Keywords: Drosophila melanogaster; ancestral recombination graph; background selection; demographic inference; human population genomics; selective sweeps.

Fig. 1.

Historical population size inferred by Relate for human-like parameters under five demographic scenarios under neutrality and in the presence of BGS. The black line represents the true simulated population size (N) for each demographic scenario (a to e); colored lines represent simulations without selection with varying recombination/mutation rates (gray), with constant recombination/mutation rates (gold), with BGS from the DFE reported by Johri et al. (2023; light blue), and with BGS from the DFE reported by Huber et al. (2017; dark blue). Thin colored lines represent each of the ten replicates per evolutionary scenario, thick colored lines represent the moving regression (LOESS) across all replicates for a given condition.
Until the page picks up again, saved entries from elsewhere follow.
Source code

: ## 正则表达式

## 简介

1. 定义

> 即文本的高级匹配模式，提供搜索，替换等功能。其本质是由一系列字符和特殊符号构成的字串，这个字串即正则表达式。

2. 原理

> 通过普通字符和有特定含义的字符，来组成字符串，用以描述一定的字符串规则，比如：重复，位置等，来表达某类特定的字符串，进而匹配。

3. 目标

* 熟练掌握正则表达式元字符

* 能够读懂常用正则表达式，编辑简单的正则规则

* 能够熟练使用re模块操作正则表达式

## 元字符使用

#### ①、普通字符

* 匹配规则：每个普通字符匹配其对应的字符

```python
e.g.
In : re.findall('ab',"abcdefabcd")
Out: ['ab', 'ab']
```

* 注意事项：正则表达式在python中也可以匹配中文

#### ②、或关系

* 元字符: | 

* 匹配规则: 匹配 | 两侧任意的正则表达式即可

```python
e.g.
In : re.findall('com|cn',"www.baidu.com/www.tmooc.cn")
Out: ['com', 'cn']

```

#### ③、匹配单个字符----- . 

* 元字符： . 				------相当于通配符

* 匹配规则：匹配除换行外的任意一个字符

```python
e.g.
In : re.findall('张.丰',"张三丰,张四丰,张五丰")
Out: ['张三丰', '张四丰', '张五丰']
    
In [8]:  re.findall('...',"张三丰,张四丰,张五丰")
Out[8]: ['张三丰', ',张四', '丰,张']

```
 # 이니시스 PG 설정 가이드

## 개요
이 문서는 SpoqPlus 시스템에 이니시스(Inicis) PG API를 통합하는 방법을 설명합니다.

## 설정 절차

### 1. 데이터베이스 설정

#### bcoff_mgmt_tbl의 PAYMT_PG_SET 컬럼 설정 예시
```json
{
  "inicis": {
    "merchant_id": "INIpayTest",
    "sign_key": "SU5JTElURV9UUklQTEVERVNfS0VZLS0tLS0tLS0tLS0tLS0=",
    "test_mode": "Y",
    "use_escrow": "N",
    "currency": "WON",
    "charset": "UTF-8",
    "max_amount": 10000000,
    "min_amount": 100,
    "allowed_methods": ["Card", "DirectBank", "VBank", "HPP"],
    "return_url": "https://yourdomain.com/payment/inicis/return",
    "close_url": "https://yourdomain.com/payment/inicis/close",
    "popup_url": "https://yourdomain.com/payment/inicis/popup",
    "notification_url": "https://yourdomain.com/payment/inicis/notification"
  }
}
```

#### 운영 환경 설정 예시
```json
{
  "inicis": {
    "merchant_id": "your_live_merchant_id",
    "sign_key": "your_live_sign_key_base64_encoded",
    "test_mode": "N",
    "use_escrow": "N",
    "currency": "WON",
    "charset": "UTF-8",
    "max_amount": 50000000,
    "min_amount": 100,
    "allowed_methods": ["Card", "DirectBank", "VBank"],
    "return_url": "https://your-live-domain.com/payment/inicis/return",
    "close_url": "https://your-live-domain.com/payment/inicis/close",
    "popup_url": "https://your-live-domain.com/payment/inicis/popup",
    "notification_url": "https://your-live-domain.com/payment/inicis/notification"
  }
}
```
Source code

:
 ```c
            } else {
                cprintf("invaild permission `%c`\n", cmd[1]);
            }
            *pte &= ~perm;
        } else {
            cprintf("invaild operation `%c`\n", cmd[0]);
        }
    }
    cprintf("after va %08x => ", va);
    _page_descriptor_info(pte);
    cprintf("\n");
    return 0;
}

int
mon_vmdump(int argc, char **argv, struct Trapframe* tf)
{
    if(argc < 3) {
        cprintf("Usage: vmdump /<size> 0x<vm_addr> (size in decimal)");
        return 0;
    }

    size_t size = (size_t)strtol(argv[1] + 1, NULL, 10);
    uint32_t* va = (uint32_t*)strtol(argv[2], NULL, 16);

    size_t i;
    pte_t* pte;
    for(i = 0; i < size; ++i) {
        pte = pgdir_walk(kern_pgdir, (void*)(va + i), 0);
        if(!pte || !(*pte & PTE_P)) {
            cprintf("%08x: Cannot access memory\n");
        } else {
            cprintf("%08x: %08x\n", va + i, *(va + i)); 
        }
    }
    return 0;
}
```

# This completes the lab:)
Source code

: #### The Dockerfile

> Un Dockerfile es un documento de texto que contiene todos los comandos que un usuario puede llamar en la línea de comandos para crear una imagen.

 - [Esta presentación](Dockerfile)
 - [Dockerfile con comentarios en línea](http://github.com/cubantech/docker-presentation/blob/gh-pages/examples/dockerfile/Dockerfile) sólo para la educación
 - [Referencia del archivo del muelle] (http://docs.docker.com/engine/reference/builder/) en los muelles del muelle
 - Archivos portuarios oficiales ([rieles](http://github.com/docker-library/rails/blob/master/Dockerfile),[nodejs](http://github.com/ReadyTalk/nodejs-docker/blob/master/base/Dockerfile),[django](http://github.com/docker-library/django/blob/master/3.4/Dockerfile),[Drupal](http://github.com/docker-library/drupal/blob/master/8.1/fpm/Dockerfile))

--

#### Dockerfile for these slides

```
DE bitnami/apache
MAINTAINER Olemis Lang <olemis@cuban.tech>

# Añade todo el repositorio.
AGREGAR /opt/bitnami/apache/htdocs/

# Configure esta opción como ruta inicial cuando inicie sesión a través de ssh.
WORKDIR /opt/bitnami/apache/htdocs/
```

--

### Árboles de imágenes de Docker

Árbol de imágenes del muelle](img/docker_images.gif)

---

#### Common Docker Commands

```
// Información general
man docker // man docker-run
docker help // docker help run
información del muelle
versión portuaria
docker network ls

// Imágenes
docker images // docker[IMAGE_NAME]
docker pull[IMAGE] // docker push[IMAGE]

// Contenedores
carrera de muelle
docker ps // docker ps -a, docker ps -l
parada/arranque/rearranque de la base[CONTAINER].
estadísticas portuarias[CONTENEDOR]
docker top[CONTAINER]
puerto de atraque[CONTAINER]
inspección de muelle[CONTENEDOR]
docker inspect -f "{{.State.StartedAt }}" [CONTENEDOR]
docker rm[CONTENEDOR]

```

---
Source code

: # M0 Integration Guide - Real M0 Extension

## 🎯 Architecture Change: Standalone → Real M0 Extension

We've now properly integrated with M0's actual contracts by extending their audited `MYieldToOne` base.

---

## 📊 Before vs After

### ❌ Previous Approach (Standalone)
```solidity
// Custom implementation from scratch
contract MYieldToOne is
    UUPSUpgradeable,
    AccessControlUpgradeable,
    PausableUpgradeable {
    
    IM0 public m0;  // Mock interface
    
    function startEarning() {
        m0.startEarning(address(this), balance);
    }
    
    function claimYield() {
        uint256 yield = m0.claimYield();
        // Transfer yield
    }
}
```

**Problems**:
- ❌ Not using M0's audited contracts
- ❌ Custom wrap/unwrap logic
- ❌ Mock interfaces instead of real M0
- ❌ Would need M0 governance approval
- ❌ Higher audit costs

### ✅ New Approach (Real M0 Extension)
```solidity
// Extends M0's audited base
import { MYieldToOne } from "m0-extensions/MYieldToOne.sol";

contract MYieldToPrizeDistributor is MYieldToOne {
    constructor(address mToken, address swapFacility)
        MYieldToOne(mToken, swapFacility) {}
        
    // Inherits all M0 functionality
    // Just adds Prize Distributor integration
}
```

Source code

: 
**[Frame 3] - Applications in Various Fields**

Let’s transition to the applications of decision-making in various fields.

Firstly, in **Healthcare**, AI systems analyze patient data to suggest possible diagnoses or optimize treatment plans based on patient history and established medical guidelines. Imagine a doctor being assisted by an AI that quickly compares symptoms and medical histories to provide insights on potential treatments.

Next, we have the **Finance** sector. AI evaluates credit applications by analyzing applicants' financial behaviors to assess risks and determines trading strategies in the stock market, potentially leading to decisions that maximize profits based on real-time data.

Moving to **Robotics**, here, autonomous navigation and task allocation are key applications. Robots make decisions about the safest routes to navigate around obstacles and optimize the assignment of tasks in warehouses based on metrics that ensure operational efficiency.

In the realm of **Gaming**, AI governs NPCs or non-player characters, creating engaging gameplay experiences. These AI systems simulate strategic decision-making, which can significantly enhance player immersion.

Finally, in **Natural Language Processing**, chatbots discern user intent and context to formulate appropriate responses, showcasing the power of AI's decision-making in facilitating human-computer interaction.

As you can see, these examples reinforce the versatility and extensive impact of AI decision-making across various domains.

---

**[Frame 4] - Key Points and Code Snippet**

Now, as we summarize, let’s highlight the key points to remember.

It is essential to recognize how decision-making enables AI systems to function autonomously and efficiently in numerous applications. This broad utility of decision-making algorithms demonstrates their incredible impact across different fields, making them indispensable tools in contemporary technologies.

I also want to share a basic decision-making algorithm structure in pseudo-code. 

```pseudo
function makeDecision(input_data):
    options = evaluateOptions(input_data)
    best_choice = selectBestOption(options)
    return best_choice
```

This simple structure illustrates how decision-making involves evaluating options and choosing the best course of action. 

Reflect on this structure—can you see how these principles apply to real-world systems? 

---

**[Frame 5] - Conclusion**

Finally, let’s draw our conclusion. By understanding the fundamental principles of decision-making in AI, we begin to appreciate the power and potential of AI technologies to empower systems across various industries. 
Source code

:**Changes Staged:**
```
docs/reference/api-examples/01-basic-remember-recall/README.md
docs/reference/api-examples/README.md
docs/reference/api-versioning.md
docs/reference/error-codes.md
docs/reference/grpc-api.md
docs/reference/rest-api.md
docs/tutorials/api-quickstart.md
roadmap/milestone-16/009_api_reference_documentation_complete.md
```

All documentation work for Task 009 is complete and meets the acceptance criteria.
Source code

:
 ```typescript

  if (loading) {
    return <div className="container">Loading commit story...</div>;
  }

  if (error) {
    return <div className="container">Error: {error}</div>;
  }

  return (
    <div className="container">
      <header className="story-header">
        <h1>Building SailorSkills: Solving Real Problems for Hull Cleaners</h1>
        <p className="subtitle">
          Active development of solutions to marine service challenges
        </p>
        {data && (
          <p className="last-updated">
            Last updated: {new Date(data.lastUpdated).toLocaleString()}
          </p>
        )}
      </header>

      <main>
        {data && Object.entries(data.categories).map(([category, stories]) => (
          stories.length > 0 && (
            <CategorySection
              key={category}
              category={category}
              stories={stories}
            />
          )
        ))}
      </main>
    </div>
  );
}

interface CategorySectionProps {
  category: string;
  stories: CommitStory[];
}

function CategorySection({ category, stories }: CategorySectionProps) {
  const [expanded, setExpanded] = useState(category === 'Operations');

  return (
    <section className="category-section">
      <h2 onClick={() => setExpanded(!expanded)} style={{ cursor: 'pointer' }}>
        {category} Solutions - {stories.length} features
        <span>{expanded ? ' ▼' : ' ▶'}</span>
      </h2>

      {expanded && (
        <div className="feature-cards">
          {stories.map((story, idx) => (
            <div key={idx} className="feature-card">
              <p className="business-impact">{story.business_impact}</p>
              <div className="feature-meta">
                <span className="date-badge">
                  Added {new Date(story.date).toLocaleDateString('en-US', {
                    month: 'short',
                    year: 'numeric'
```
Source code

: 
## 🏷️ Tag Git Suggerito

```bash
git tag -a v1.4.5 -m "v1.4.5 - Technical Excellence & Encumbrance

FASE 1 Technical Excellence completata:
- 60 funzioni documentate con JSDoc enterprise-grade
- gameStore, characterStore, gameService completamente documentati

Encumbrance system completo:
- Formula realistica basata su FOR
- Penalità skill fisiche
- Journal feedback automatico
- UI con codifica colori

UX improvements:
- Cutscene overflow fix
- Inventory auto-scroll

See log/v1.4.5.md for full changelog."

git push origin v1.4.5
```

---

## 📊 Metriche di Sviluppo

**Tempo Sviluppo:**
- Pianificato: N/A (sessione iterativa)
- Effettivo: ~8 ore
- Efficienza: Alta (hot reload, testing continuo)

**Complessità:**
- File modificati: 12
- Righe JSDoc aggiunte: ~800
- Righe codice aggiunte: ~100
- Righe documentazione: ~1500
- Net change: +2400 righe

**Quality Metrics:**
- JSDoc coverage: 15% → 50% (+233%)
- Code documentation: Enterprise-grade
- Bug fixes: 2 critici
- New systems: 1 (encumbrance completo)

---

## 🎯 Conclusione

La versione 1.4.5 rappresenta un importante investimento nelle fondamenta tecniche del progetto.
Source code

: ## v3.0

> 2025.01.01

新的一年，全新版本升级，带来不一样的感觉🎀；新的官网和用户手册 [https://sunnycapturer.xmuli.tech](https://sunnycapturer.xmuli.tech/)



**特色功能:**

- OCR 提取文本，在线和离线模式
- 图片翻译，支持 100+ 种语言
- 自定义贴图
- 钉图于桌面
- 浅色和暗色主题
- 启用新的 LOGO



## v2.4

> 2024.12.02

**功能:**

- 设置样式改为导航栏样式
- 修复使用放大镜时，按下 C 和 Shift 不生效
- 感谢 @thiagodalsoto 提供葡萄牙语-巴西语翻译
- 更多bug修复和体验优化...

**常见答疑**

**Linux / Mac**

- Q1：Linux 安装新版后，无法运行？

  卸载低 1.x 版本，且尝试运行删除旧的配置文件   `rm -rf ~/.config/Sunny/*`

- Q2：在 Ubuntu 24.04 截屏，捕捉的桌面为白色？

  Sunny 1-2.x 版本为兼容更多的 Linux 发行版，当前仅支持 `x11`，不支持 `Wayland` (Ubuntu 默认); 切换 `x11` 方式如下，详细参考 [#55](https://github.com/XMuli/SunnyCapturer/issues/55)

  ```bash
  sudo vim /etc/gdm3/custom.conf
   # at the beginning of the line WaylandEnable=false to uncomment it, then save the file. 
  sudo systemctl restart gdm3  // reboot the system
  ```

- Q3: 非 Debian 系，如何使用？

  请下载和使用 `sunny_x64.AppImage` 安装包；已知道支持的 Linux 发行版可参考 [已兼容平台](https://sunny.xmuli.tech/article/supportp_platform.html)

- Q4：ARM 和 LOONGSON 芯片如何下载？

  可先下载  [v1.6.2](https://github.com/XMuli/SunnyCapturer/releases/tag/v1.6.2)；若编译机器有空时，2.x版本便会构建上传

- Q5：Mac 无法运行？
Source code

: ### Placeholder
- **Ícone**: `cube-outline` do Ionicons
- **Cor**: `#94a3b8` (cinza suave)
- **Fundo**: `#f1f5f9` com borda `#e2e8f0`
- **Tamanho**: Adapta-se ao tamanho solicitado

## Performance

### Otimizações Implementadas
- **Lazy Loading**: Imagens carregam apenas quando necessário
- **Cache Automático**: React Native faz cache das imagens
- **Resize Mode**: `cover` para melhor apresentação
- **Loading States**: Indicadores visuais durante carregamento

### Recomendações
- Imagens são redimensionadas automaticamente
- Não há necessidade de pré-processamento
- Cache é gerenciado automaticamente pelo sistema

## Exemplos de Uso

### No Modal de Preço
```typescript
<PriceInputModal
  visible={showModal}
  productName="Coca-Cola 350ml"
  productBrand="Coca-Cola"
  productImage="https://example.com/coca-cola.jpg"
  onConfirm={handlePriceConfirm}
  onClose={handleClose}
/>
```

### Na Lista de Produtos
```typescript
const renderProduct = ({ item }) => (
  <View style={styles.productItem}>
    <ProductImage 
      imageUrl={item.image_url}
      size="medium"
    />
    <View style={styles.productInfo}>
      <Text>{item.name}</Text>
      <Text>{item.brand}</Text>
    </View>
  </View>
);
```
Nucleotide diversity at neutral intron/intergenic sites for simulations with selection relative to identical simulations under neutrality is presented as $\frac{{\pi }_{\mathrm{neu}}}{{\pi }_0}$ in the table. Note that population size is presented on a $\mathrm{lo}{\mathrm{g}}_{10}$ scale.

Fig. 2.

Historical population size inferred by Relate for human-like parameters under five demographic scenarios experiencing selective sweeps from relatively low frequency positive selection ($f_{\mathrm{pos}}$ = 0.001) with variable recombination/mutation rates and BGS (DFE from Huber et al. 2017). The black line represents the true simulated population size (N) for each demographic scenario (a to e), colored lines represent results for BGS only (blue), and different simulated mean positive selection coefficients ($2N_{\mathrm{anc}}\overline{s_a}$). Thin colored lines represent results for each of the ten replicates per evolutionary scenario; thick colored lines represent the moving regression (LOESS) across all replicates for a given condition. Nucleotide diversity at neutral intron/intergenic sites relative to identical simulations under neutrality is presented as $\frac{{\pi }_{\mathrm{neu}}}{{\pi }_0}$ in the table. Note that population size is presented on a $\mathrm{lo}{\mathrm{g}}_{10}$ scale.

Fig. 3.

Historical population size inferred by Relate for human-like parameters under five demographic scenarios experiencing selective sweeps from relatively high frequency positive selection ($f_{\mathrm{pos}}$ = 0.01) with variable recombination/mutation rates and BGS (DFE from Huber et al. 2017). The black line represents the true simulated population size (N) for each demographic scenario (a to e), colored lines represent results for BGS only (blue), and different simulated mean positive selection coefficients ($2N_{\mathrm{anc}}\overline{s_a}$). Thin colored lines represent results for each of the ten replicates per evolutionary scenario; thick colored lines represent the moving regression (LOESS) across all replicates for a given condition. Nucleotide diversity at neutral intron/intergenic sites relative to identical simulations under neutrality is presented as $\frac{{\pi }_{\mathrm{neu}}}{{\pi }_0}$ in the table. Note that population size is presented on a $\mathrm{lo}{\mathrm{g}}_{10}$ scale.

Fig. 4.

Historical population size inferred by Relate for D. melanogaster-like parameters under five demographic scenarios, with variable recombination/mutation rates. The black line represents the true simulated population size (N) for each demographic scenario a to e); colored lines represent simulations under strict neutrality (gray), with BGS from the DFE reported by Johri et al. (2020; blue), and simulations experiencing BGS as well as sweeps from positive selection introduced with different parameter combinations. Thin colored lines represent results for each of the ten replicates per evolutionary scenario; thick colored lines represent the moving regression (LOESS) across all replicates for a given condition. Nucleotide diversity at neutral intron/intergenic sites for simulations with selection relative to identical simulations under neutrality is presented as $\frac{{\pi }_{\mathrm{neu}}}{{\pi }_0}$ in the table. Note that population size is presented on a $\mathrm{lo}{\mathrm{g}}_{10}$ scale.